Un témoignage de l’extraordinaire rayonnement d’une pensée irrécupérable, ouverte sur le monde, au défi des frontières

Né à El Biar en 1930, Jacques Derrida qui a vécu en Algérie jusqu’à l’âge de dix-neuf ans aura témoigné à maintes reprises de son "attachement" à son pays natal, pour lequel il avait forgé un de ces mots-valises  dont il avait le secret : la "nostalgérie". Pour autant il ne devait jamais souscrire au sentiment d’une "appartenance"  exclusive et "appropriante". La "nostalgérie" ne se laissait enfermer dans aucune identité.
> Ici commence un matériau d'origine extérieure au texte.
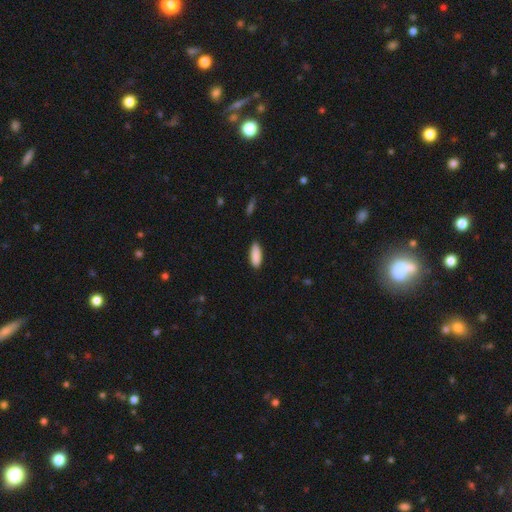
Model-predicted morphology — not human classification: Smooth or featured? smooth (90%)
How rounded? in between (71%)
Merging? none (86%)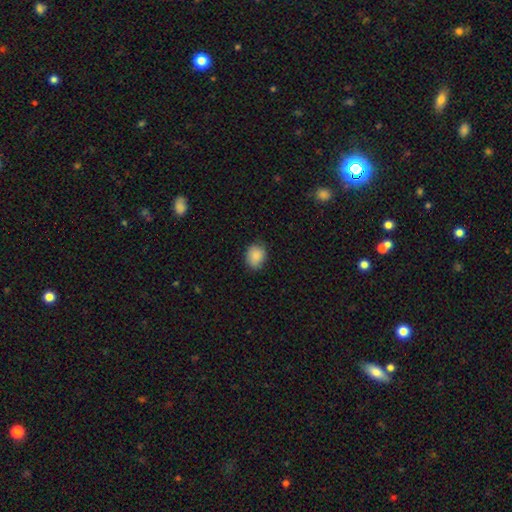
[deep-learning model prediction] Smooth or featured? Predicted: smooth (p=0.88). How rounded? Predicted: round (p=0.55). Merging? Predicted: none (p=0.79).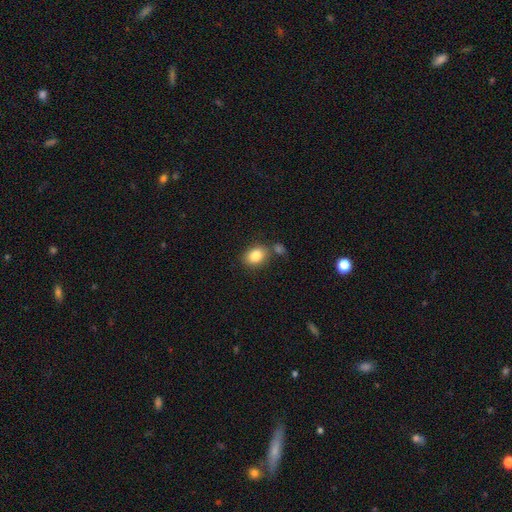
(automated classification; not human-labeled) smooth-or-featured: smooth: 84% | star or artifact: 9% | featured or disk: 8%
  how-rounded: in between: 66% | round: 32% | cigar-shaped: 1%
  merging: none: 70% | merger: 13% | minor disturbance: 13% | major disturbance: 4%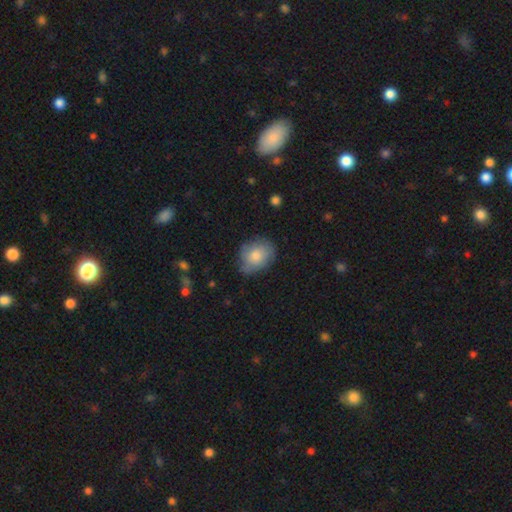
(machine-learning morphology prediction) Smooth or featured?
  - smooth: 74% *
  - featured or disk: 19%
  - star or artifact: 7%
How rounded?
  - in between: 51% *
  - round: 48%
  - cigar-shaped: 1%
Merging?
  - none: 67% *
  - minor disturbance: 26%
  - major disturbance: 6%
  - merger: 1%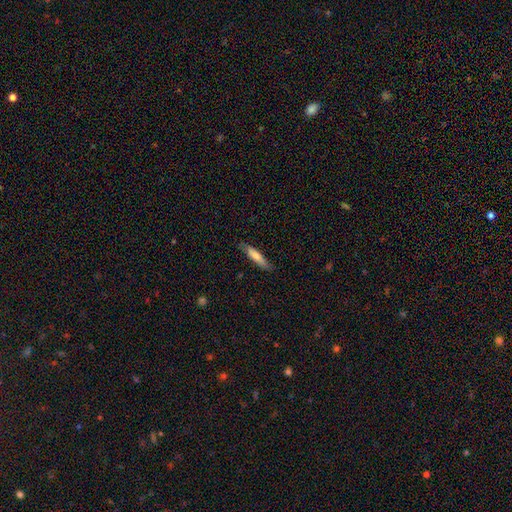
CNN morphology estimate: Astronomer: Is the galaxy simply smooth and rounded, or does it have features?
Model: smooth — 74%.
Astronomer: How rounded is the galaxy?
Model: cigar-shaped — 79%.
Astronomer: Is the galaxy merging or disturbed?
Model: none — 80%.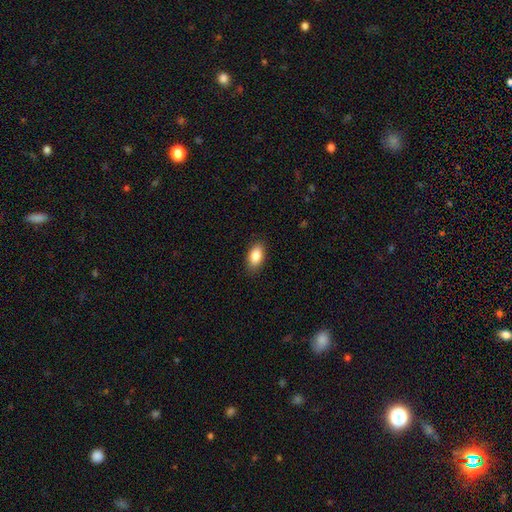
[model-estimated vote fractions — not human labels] smooth 87%, star or artifact 7%, featured or disk 6%. Down the decision tree: how rounded — in between (92%); merging — none (87%).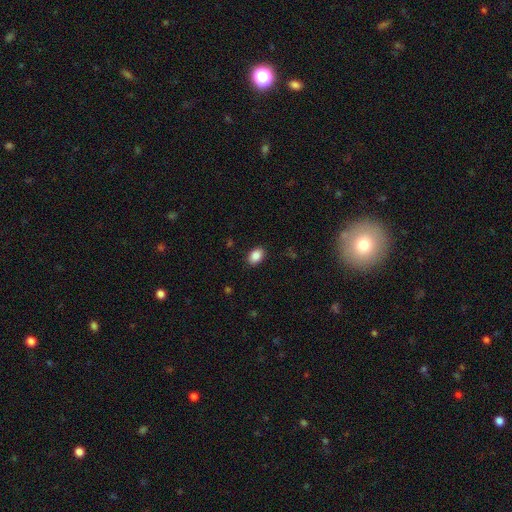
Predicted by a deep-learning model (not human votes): A smooth galaxy with no disk features (88%) that is in between round and cigar-shaped (82%). Merging: none (88%).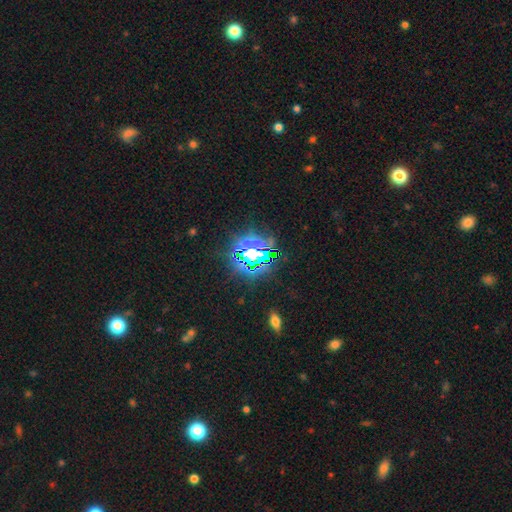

Au contraire, l’une des voies les plus fructueuses qu’aura explorée ce qui s’est appelé  "déconstruction" aura été de défaire toute possibilité de se référer à une origine — de l’invoquer et de la cultiver, à plus forte raison de la protéger. Quelques-uns des thèmes les plus saillants de la pensée derridienne sont, de fait, indissociables aussi bien de cette "nostalgérie" que de la défiance de Derrida à l’encontre de toute monogénéalogie culturelle : la critique de l’européocentrisme, sous toutes les formes (téléologiques, monogénéalogiques  ou essentialistes)  qu’il aura empruntées, mais aussi l’exigence d’une hospitalité  inconditionnelle qui n’est pas sans garder la mémoire de la brutalité avec laquelle, en octobre 1940, la France de Vichy aura dénié aux Juifs d’Algérie la citoyenneté que  le décret Crémieux leur avait accordée en 1870. Enfin la question, si complexe, de la différence entre langue maternelle, langue nationale et idiome — c’est-à-dire de "l’identité" dans (ou grâce à) la langue, à laquelle est consacré Le Monolinguisme de l’autre — ne se laisse pas penser  indépendamment de l’impossible identification à "la langue" et à "la culture" de la métropole.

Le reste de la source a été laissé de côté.